The parents of the shooter who killed four students at a Michigan high school in November 2021 are appealing a judge’s order that they stand trial for manslaughter, according to new filings.
Jennifer and James Crumbley, the parents of Ethan Crumbley, were charged with four counts of involuntary manslaughter after prosecutors argued they provided their son with a gun and ignored warning signs about his behavior before the killings.
The Michigan Appeals Court ruled earlier this year the Crumbley parents could stand trial because their “actions and inactions were inexorably intertwined” with the actions of their son.
The parents are now appealing to the Michigan Supreme Court, according to two filings shared by local outlet WXYZ-TV Detroit. Their attorneys argue in the documents that “to hold parents to such a standard runs afoul of principled outcomes” and that “the mass shooting perpetrated by [Ethan Crumbley] was not foreseeable.”

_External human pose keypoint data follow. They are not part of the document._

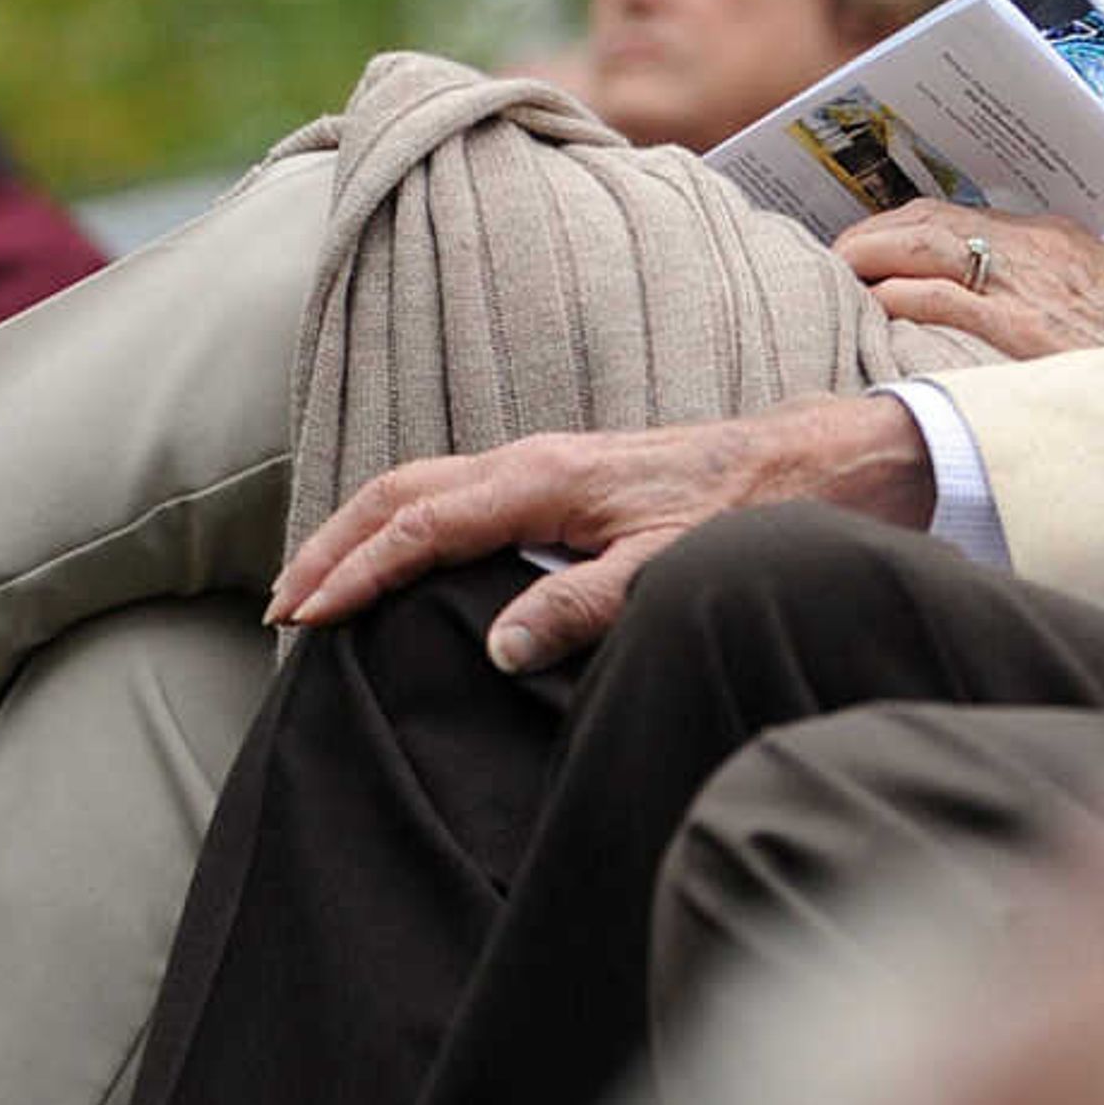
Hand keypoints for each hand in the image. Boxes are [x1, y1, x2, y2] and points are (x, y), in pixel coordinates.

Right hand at [266, 391, 935, 672]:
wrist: (822, 459)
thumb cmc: (753, 508)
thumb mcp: (670, 567)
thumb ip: (583, 606)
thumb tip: (498, 645)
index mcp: (547, 479)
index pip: (420, 524)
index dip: (355, 572)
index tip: (301, 620)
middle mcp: (538, 461)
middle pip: (404, 492)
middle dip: (334, 544)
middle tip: (281, 610)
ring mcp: (553, 465)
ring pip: (430, 487)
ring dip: (366, 531)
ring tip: (319, 587)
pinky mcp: (572, 479)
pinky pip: (464, 495)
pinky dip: (412, 524)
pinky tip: (408, 562)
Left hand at [835, 198, 1103, 358]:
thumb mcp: (1092, 293)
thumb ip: (1042, 286)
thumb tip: (990, 296)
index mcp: (1048, 235)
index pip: (953, 213)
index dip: (899, 224)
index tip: (870, 241)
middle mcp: (1033, 246)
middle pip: (928, 219)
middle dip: (872, 233)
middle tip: (837, 256)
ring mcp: (1027, 283)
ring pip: (926, 246)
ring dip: (872, 256)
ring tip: (841, 274)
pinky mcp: (1023, 326)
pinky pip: (944, 298)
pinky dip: (902, 295)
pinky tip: (877, 305)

Ethan was a 15-year-old sophomore when he attacked his high school in Oxford, Mich., in 2021, killing four and injuring seven others. He pleaded guilty to terrorism and murder charges last year.
The Michigan Appeals Court opinion in March argued the shooting was reasonably foreseeable.
“This connection exists not simply because of the parent-child relationship but also because of the facts showing that defendants were actively involved in EC’s mental state remaining untreated, that they provided him with the weapon used to kill the victims, and that they refused to remove him from the situation that led directly to the shootings,” a three-judge panel wrote.